--- start Document excerpt ---
2.)At each office entrance/exit, install two means of locking mechanisms (let it be physical locks- regular/deadbolt or electronic: HID Prox Card, Key fob scanner, Number Code Punch-In System, etc.).
3.)Installation of Security Cameras to survey Premises interior.
4.)Installation of Fiber Optic Wiring Throughout the Office Suite (For Internet).
5.)Installation of Noise Cancellation/White Noise Machines/Some Sort of Sound Masking in each Conference Room (for meeting privacy).
6.)Installation of Brackets/Tablets Outside of each Conference Room (to reserve and see the availability of each conference room).
7.)Potential installation of special wiring, paneling, and/or outlets simply for sources of
power/IT equipment and so wires and plugs are concealed and not hanging around haphazardly.
Non-IT Related Construction Work:
1.)Removal of old flooring/carpeting and installation of new flooring/carpeting
2.)Room Walls Modification (for installation of extra phone booth rooms)
3.)Conference Room Doors: Sound-Proof Sealing and Glass Modification (for meeting privacy)
4.)Potential Wall/Color Pallet Changes (Painting); Contingent on Furniture Selections/Availability
5.)Tufin-Branding/Graphics on Walls Within the Interior of the Premises
6.)Removal of wall to combine two smaller rooms (Phone Room and Wellness Room) into larger office
7.)Additional HVAC modifications that may potentially be needed for new phone booths

Exhibit D - Page 1


EXHIBIT E
ALTERATION RULES AND REGULATIONS
All costs and expenses in connection with or arising out of the performance of any
Alteration shall be borne by Tenant.
(1)
All materials as well as methods and processes used in the performance of any Alteration shall conform to the design criteria for the Building adopted by Landlord from time to time.
(2)
Landlord may refer Tenant's mechanical plans to a consultant selected by Landlord for review, and, in such event, Tenant agrees to pay the reasonable cost of such within twenty (20) business days after receipt of invoices from Landlord. Tenant agrees further to comply with all reasonable changes and requirements that may be recommended by Landlord's consultant.
(3)
--- end Document excerpt ---
§ Work to do:
1. In the lease excerpt, how long does the Tenant have to pay the cost of the Landlord's consultant review?
2. Repeat word for word the stretch of the lease excerpt from "3.)Installation of Security" through "each conference room).".
--- start Given information ---
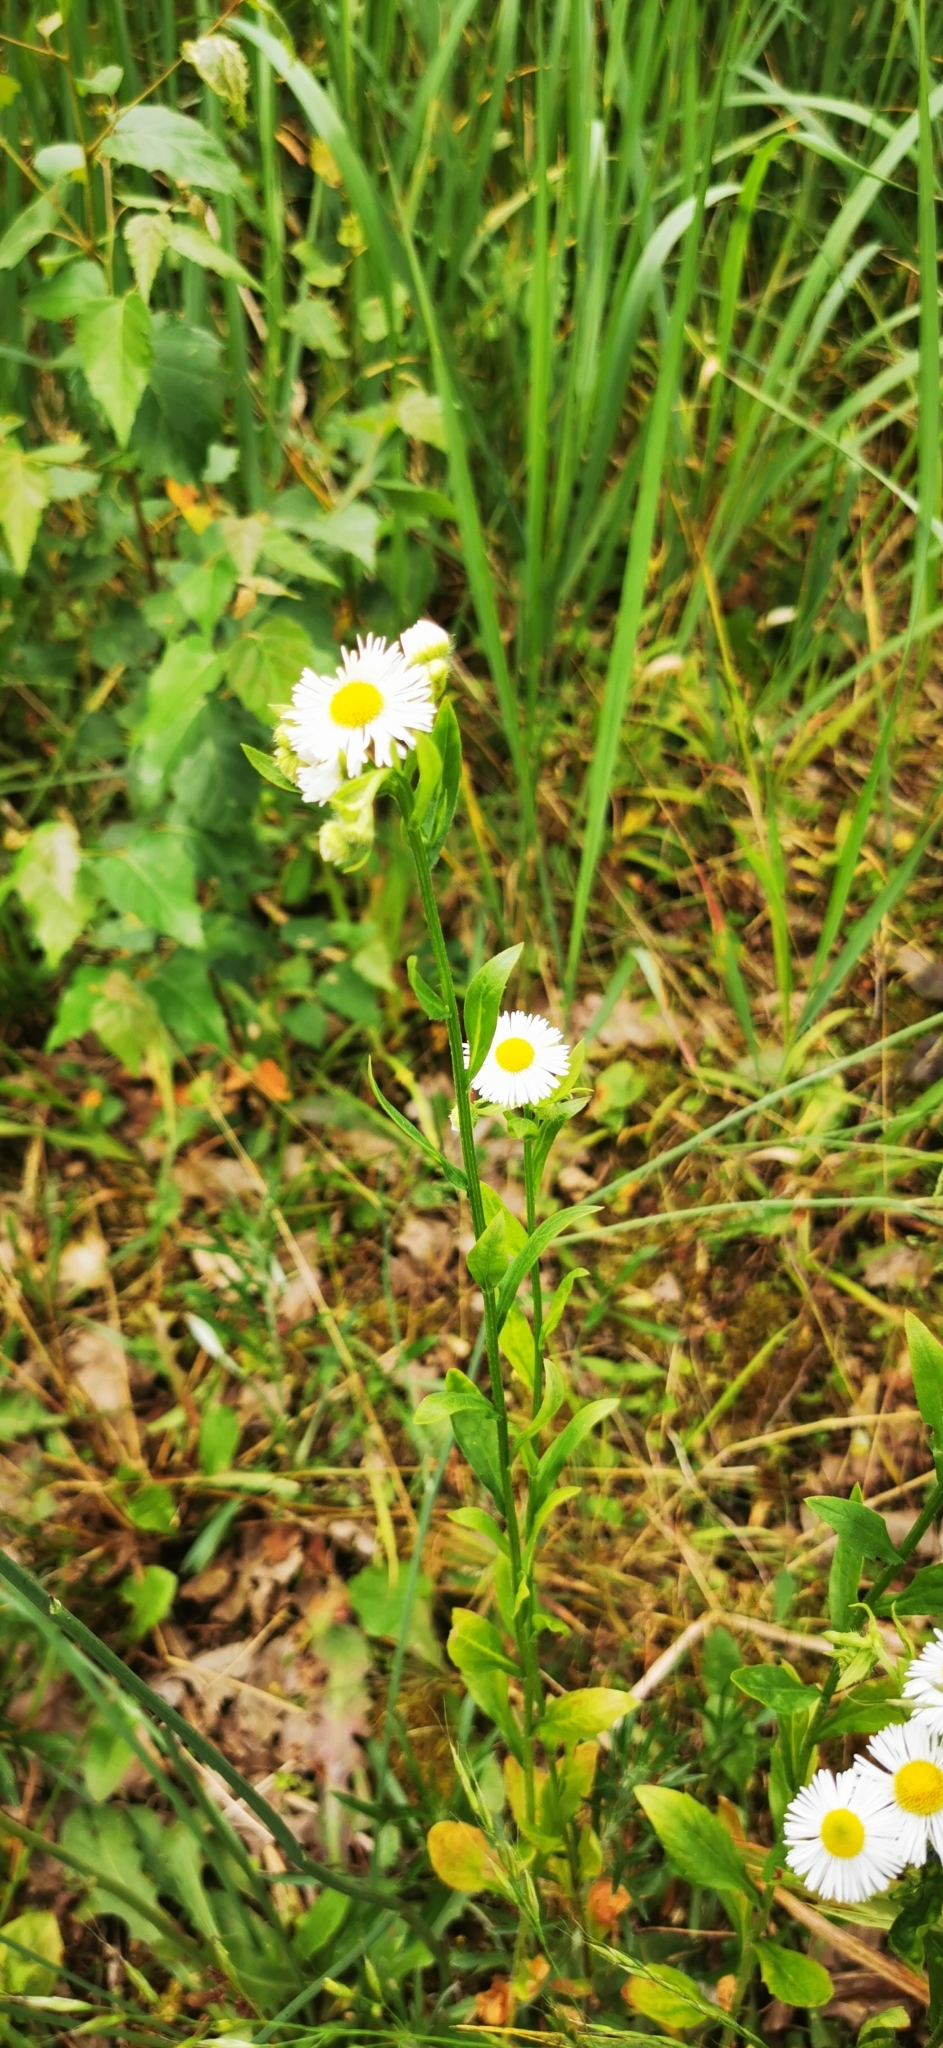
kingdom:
--- end Given information ---
§ Final answers:
1. Twenty (20) business days after receiving invoices from the Landlord.

2.
3.)Installation of Security Cameras to survey Premises interior.
4.)Installation of Fiber Optic Wiring Throughout the Office Suite (For Internet).
5.)Installation of Noise Cancellation/White Noise Machines/Some Sort of Sound Masking in each Conference Room (for meeting privacy).
6.)Installation of Brackets/Tablets Outside of each Conference Room (to reserve and see the availability of each conference room).